Junia sitting next to Marsyas turned to him.

"So thou wilt follow Flora?" she asked.

"No."

"Why?" she insisted, smiling. "Thou must go to Rome, where Flora runs every day. Wilt thou turn thy back upon Egypt's joy and see only Italy's?"

"Is Rome so much worse than Alexandria?"

"Not worse; only more pronounced. There is more of Rome; the world gets its impulse there. So much is done; so many are doing. And, by the caprice of the Destinies, thou art to see Rome more than commonly employed."

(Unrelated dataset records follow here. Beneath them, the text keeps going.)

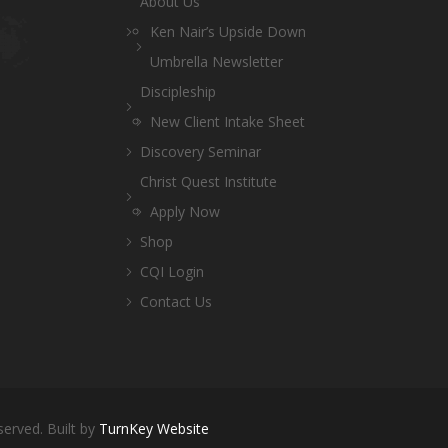
About Us
Ken Nair’s Upside Down
Umbrella Newsletter
Discipleship
New Client Intake Sheet
Discovery Seminar
Christ Quest Institute
Apply Now
Shop
CQI Login
Contact Us
served. Built by
TurnKey Website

"How?" he asked. By this time, the others were talking and the two spoke unheard together.

"Hist! I tell it under my breath, because the noble proconsul is burdened with the great responsibility of declaring the emperor's deathlessness, and I would not contradict him aloud. But Tiberius is old, old—and Rome casts about for his successor. But chance hath it that interest hath uncoupled the two eyes so that the singleness of sight is divided. 'Look right,' saith one; 'look left,' saith the other, and each looking his own way reviles his fellow and creates disturbance in the head. But it behooves thee, gentle Jew, to bid thine eyes contemplate Tiberius, to do oriental obeisance and say as the Persians say; 'O King, live for ever!"

"But yesterday, thou didst cast a kindly light over the world's hardness. Tear it not away thus soon and frighten me with the fierce power against which I must shortly go and demand tribute," he protested lightly.

She took down her arms, clasped back of her head, to look at him.